TASK INSTRUCTIONS →
**a.** Reproduce the stretch of the Tuck School article from "Karl A. Hill" through "University of California.", word for word.
**b.** List the titles of the three new courses that the Tuck School article says will add scope to the curriculum.

START SELECTED EXCERPT

Article

Tuck Means Business

October 1953
Article
Tuck Means Business
October 1953

The Tuck School of Business Administration, with Dean Arthur P. Upgren newly at the helm, has been popping with developments in recent months. News announcements from the business school have dealt with a program of communicative business research, a new seminar following the general pattern of the Great Issues course, three other new courses, and five new professorial appointments that are expected to give added excellence to the faculty of the School.

During the summer Tuck School inaugurated a program of communicative business research under Dean Upgren, director, and Marshall Robinson, recently appointed Assistant Professor of Finance and Assistant Director of Research. Several members of the faculty are working on projects, the results to be published in a series of eight bulletins. The purpose of the program is to provide businessmen with an analysis of some of the more important current business problems.

The new seminar, similar in approach to the Great Issues course, has been entitled "The Administrator and Labor Relations." Leaders in the fields of government, business, labor, industry and higher education will come to Hanover to discuss various topics within the management-labor relations field. The talks by the visiting lecturers in the evening will be followed by question-and-answer sessions the following day. This important addition to the School's educational program is made possible through the generosity of Albert Bradley '15, executive vice president of General Motors Corp. and an Overseer of Tuck School. The first guest lecturer in the seminar will be Clinton S. Golden, director of the Trade Union Program at the Harvard Graduate School of Business Administration and former labor leader, who will discuss "The Background of the Labor Movement in the United States" on October 8-9.

Karl A. Hill '38, Professor of Industrial Management, has been named Assistant Dean, and in addition to this responsibility and teaching he will handle the School's placement work. New faculty members, in addition to Professor Robinson, who came from Tulane University, are Kenneth R. Davis, Assistant Professor of Marketing, from the University of North Carolina; Herbert C. Morton, Assistant Professor and Research Editor, who formerly taught at the University of Minnesota School of Journalism and will edit the School's research publications; Robert L. Katz, Assistant Professor of Business Administration, who spent last year studying toward the D.C.S. degree at Harvard Business School; and George D. Bodenhorn, Assistant Professor of Statistics, who has completed his work for the Ph.D. degree at the University of California.

Three new courses will add scope to the curriculum: "Administrative Practices" is a two-semester course conducted by Professor Katz and includes a wide variety of actual business cases requiring administrative action. "Business Economics," a firstsemester course designed to serve as a transition from general to more specialized economics, is being taught by Prof. Herluf V. Olsen '22, former Dean, who has returned to Tuck School after leave of absence as director of the Study Commission on Hospital Administration, sponsored by the Kellogg Foundation. "Report Writing," a two-semester course, is given by Professor Morton, and is planned to help students increase their skill in writing business reports.

END SELECTED EXCERPT
START RECORD SET

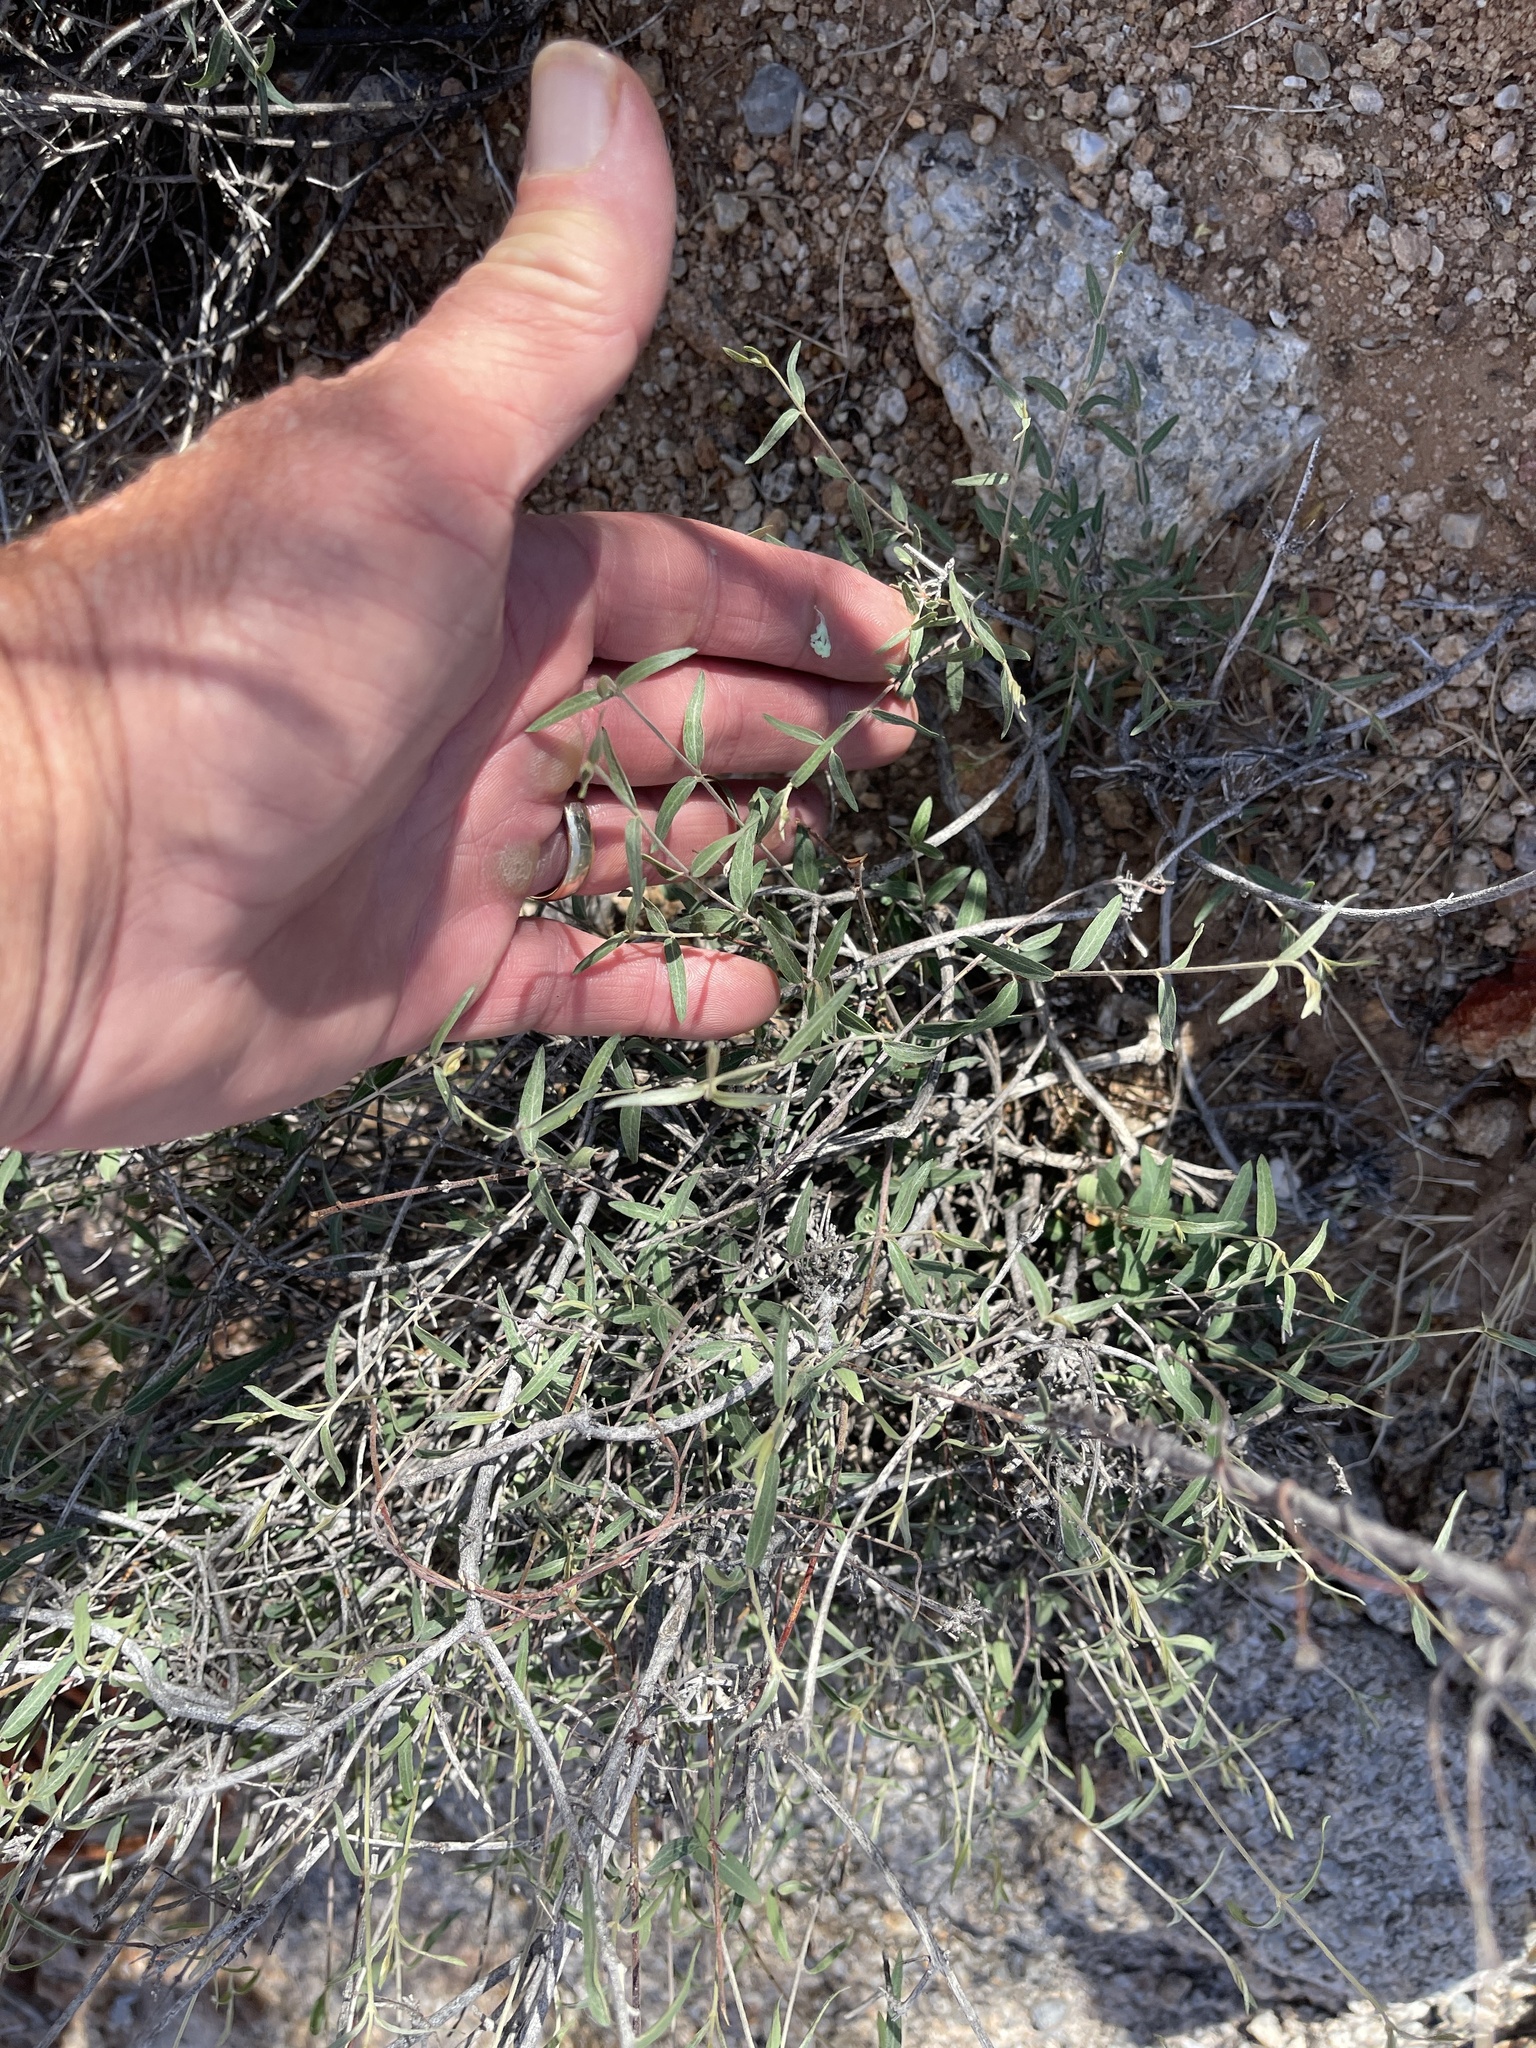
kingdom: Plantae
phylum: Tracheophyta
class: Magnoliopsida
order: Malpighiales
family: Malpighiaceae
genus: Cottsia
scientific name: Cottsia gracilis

END RECORD SET

ANSWERS FOR THIS EXERCISE →
**a.**
Karl A. Hill '38, Professor of Industrial Management, has been named Assistant Dean, and in addition to this responsibility and teaching he will handle the School's placement work. New faculty members, in addition to Professor Robinson, who came from Tulane University, are Kenneth R. Davis, Assistant Professor of Marketing, from the University of North Carolina; Herbert C. Morton, Assistant Professor and Research Editor, who formerly taught at the University of Minnesota School of Journalism and will edit the School's research publications; Robert L. Katz, Assistant Professor of Business Administration, who spent last year studying toward the D.C.S. degree at Harvard Business School; and George D. Bodenhorn, Assistant Professor of Statistics, who has completed his work for the Ph.D. degree at the University of California.

**b.**
Administrative Practices
Business Economics
Report Writing